BEGIN
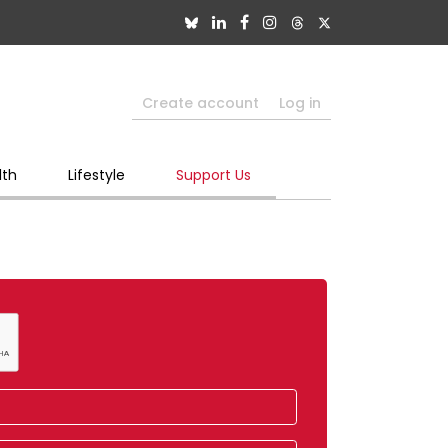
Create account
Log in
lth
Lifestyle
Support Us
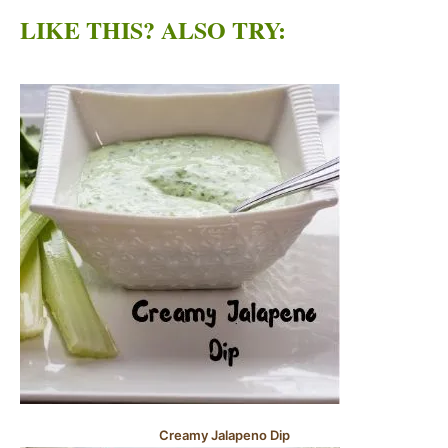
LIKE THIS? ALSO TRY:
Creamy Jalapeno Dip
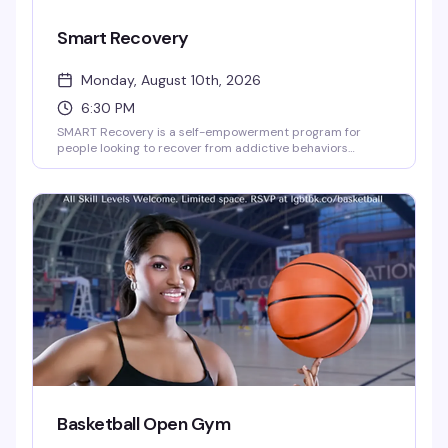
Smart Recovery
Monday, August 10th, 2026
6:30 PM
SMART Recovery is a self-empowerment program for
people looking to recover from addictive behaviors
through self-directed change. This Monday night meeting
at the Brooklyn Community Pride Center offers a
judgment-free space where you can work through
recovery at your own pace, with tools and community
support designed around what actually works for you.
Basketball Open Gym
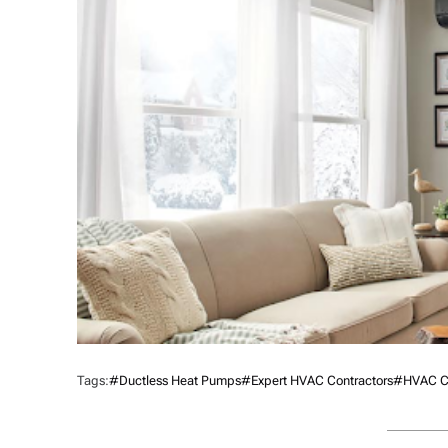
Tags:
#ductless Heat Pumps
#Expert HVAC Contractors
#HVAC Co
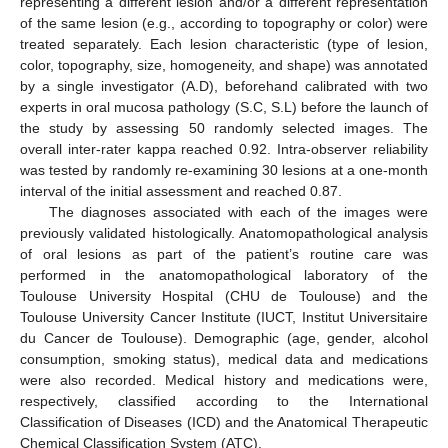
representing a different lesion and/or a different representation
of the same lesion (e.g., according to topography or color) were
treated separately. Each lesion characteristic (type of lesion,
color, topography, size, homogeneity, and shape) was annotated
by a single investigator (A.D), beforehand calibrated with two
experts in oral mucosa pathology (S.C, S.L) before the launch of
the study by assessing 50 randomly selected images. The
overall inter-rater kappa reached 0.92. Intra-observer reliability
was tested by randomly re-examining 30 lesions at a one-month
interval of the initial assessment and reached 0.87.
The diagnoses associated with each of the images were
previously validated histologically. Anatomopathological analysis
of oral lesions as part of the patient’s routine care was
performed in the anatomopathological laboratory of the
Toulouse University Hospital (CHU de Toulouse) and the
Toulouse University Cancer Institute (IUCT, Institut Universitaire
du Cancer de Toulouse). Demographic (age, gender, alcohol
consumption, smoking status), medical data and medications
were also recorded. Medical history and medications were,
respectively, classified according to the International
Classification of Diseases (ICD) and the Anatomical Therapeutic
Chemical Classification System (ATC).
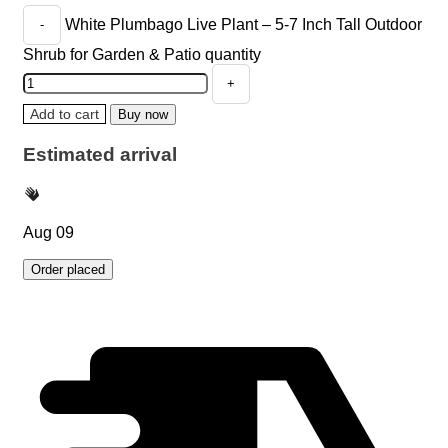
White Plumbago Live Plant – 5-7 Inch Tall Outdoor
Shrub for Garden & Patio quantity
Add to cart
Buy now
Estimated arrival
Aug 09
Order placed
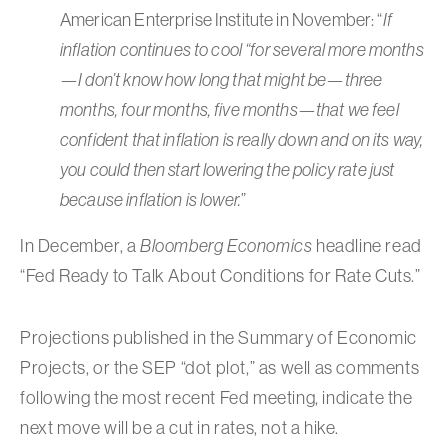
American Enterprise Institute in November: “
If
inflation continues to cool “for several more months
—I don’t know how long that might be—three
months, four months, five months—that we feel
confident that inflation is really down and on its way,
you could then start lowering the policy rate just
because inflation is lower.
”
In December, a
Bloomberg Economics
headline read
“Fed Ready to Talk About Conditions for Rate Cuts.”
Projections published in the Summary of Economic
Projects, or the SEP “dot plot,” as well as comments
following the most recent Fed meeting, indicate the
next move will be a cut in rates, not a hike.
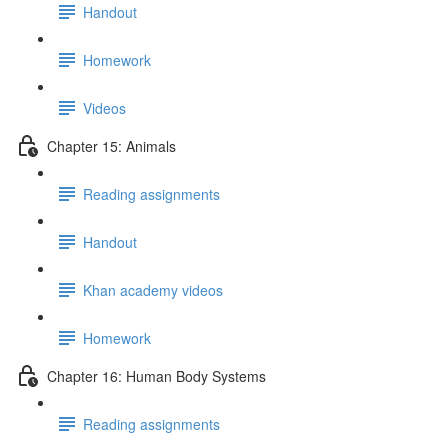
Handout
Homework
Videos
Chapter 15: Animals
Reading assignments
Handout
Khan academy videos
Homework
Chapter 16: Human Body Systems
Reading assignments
END
BEGIN
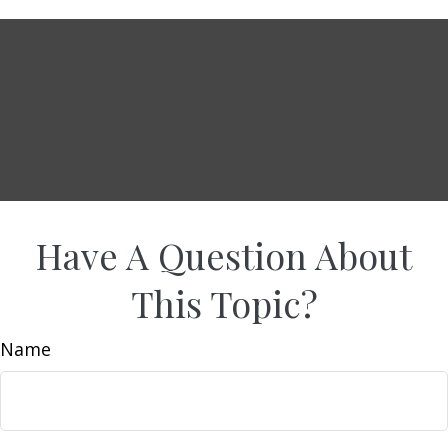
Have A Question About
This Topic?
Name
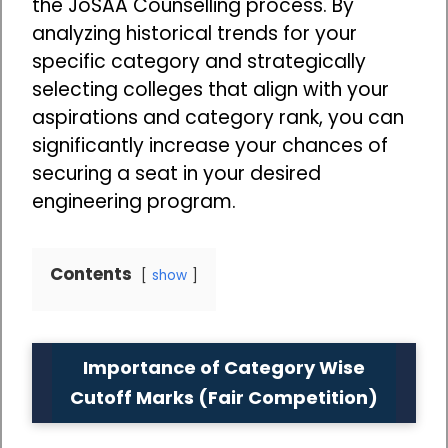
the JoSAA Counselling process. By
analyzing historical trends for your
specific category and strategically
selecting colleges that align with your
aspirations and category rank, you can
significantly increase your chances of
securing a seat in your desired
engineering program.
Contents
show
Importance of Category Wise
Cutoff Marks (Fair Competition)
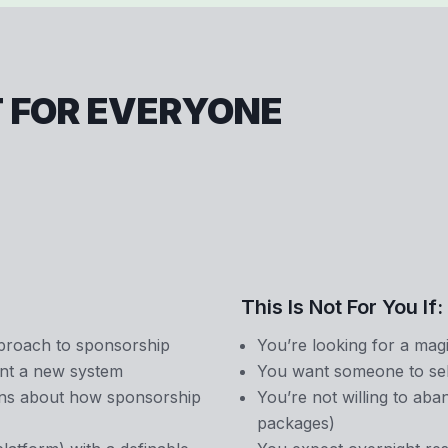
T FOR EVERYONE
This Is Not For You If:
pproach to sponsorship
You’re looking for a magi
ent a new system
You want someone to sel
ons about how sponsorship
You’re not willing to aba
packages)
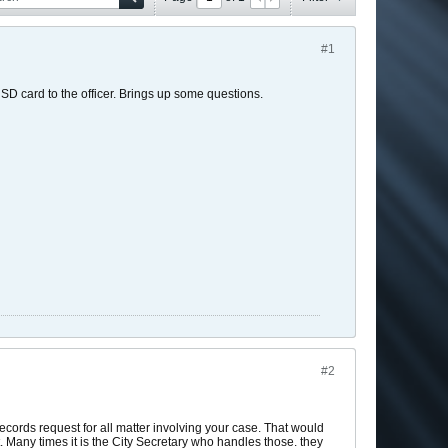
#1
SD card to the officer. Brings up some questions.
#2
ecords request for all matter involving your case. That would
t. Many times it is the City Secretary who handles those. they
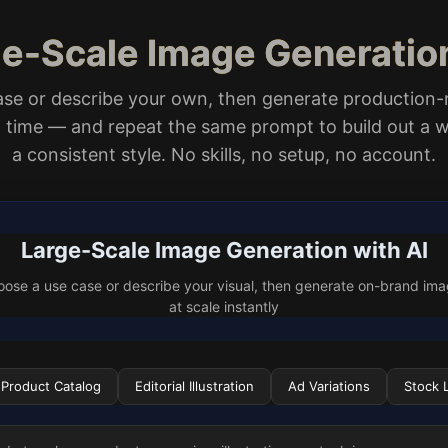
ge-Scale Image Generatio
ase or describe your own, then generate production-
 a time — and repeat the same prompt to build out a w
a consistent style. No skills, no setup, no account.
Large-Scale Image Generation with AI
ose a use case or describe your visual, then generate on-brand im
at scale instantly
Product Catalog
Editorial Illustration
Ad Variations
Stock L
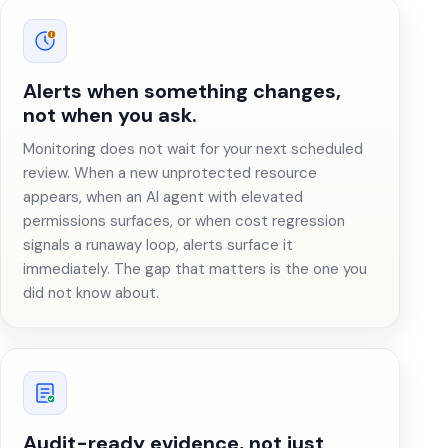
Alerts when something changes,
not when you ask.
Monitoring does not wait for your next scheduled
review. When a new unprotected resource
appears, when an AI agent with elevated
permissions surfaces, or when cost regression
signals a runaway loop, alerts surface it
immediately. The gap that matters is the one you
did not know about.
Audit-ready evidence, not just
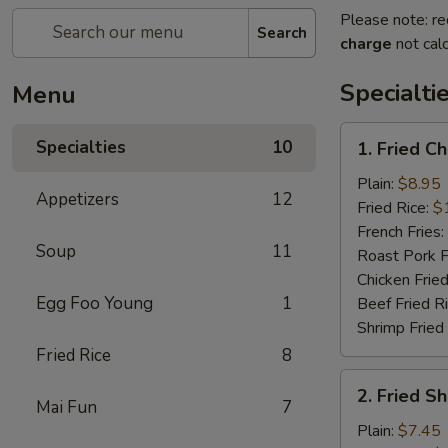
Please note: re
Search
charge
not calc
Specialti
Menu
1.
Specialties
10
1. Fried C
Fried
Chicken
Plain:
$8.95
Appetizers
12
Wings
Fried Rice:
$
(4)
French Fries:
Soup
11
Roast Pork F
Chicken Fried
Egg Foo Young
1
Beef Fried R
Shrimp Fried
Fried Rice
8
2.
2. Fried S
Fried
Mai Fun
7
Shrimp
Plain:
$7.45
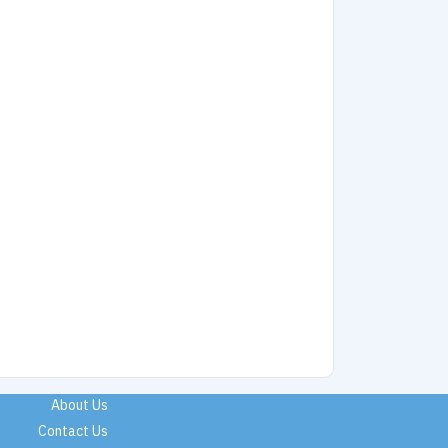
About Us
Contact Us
END
• WHAT THE TASK REQUIRES
Show every line of the data that contains the string "images", matching case exactly.

• WRITTEN ANSWER
the study by assessing 50 randomly selected images. The
The diagnoses associated with each of the images were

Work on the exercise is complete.